How can we see an atom now? What was the scale of this equipment?

The questions of whether you can detect light emitted from an (isolated) atom and whether you can resolve an atom from its neighbours are completely independent.

The spacing between different atoms in a regular material remains impossible to resolve using visible light, whose wavelength is several thousand times larger. You can "see" individual atoms by using other microscopy techniques (so see e.g. this short film for a nice example), but those are using rather elaborate instrumentation and post-processing, and they do not reflect what is visible to the naked human eye.

The picture you're quoting, however, does not image one atom out of many in a material. Instead, it really is a single isolated atom, held in a vacuum by a set of electric "tweezers" called an ion trap (itself produced by the metal electrodes that surround the atom, which will be a couple of centimetres across), and which is emitting light via fluorescence (i.e. it is being excited by a laser and re-emitting that light). The size of the atom as it appears in the picture has nothing to do with its actual size: as far as the camera is concerned, the atom is a point source, and the nonzero spread in the image is caused by the finite resolution of the camera.

Thus, assuming that the trapped atom is bright enough, it could in principle be seen with the naked eye, in which case it would look much like a star on a clear, still night (which are also point sources as far as our eyes are concerned, though their appearance then gets changed by twinkling). Whether the experimental configurations in actual use are enough to produce atoms that are bright enough to see with the naked eye is a good question; my understanding is that this isn't quite possible, but that with a completely dark background it isn't that far out of reach.

That does mean that a human wouldn't be able to see both the atom itself and the trap electrodes simultaneously, since you require a completely dark background to begin to have a chance at seeing the atom. As for the camera, the author has clarified in a comment that it's a single thirty-second exposure, with the electrodes illuminated by a camera flash halfway through the exposure.


Finally, to address your expanded question,

If that single atom is being held there by a field, why are the atoms of that very field not visible?

the answer is that the field that is holding it up is not made of atoms at all. The atom in the picture is being held in place by electrostatic forces, which are the same forces that you use to pull up bits of paper with a balloon that you've rubbed against your hair. Electrostatic forces, like magnetic forces and gravity, are said to form a field, but it's a force field that's all force and no atoms. The effect here is analogous to magnetic levitation, except that you use electric fields (carefully engineered ones, produced by the metal electrodes that surround the atom in the picture) instead of magnets.


To be fair, this is actually explained in your link. To put it simply,

If you illuminate it with the right light, it starts shining so bright that a good camera can detect it.

To make it work, the atom has to be as motionless as possible. This is achieved by "freezing it" and using magnets to hold it still.

Close-up for completeness:

enter image description here


While the physics has already been covered in other answers, let me give you an idea about how to explain the difference between detection and resolution to a 4-year old:

Try an analogy. Something you can't resolve individually but see pretty easily. The fist thing that comes to mind is lights at a distance. A bunch of LEDs at a distance might do it, your computer/TV screen, one of those big screens you can find on buildings, the lit (or dark) windows of a far away house, letters on a piece of paper and probably a lot of things I can't think of now.

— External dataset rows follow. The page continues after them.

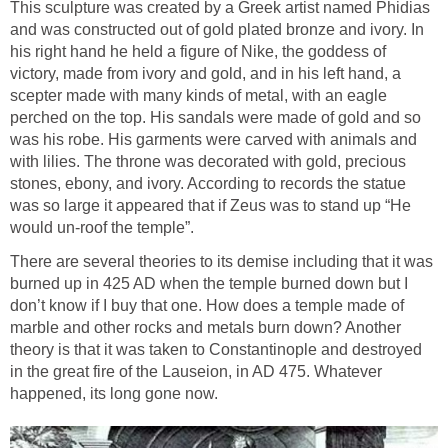
This sculpture was created by a Greek artist named Phidias
and was constructed out of gold plated bronze and ivory. In
his right hand he held a figure of Nike, the goddess of
victory, made from ivory and gold, and in his left hand, a
scepter made with many kinds of metal, with an eagle
perched on the top. His sandals were made of gold and so
was his robe. His garments were carved with animals and
with lilies. The throne was decorated with gold, precious
stones, ebony, and ivory. According to records the statue
was so large it appeared that if Zeus was to stand up “He
would un-roof the temple”.
There are several theories to its demise including that it was
burned up in 425 AD when the temple burned down but I
don’t know if I buy that one. How does a temple made of
marble and other rocks and metals burn down? Another
theory is that it was taken to Constantinople and destroyed
in the great fire of the Lauseion, in AD 475. Whatever
happened, its long gone now.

The principle stays the same: Choose the right lighting conditions and the right distance and it is easy to see, if a single "pixel" is lit or not. But can you distinguish between one pixel or two? Can you count the pixels if all are lit (a computer screen is probably perfect for this one)? Can you tell where one pixel ends and where another begins?

Ok, the analogy does not explain the resolution limits, but I think with a 4-year old you can get quite a good feeling for the difference between detection and resolution, and for "if I look closer, I see more details - but maybe I can not look close enough without a lot of effort".